:: Problem to work on ::
Render the text lines from the records below as a Markdown table with the columns "No." and "Text," numbering each row and skipping blank lines. Omit the pictures from your answer.

-- Data extract follows --

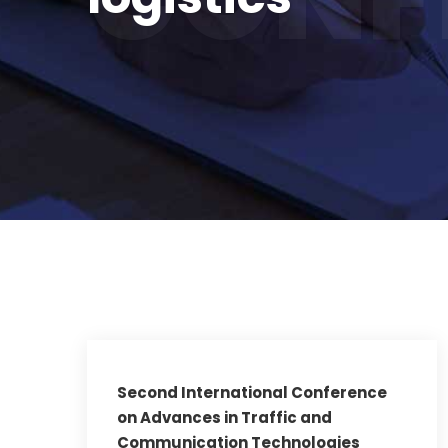
Second International Conference
on Advances in Traffic and
Communication Technologies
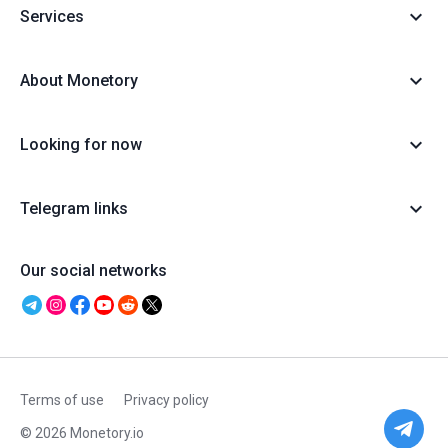
Services
About Monetory
Looking for now
Telegram links
Our social networks
Terms of use
Privacy policy
© 2026 Monetory.io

-- Data extract concluded --

:: Written response ::
| No. | Text |
|---|---|
| 1 | Second International Conference |
| 2 | on Advances in Traffic and |
| 3 | Communication Technologies |
| 4 | Services |
| 5 | About Monetory |
| 6 | Looking for now |
| 7 | Telegram links |
| 8 | Our social networks |
| 9 | Terms of use |
| 10 | Privacy policy |
| 11 | © 2026 Monetory.io |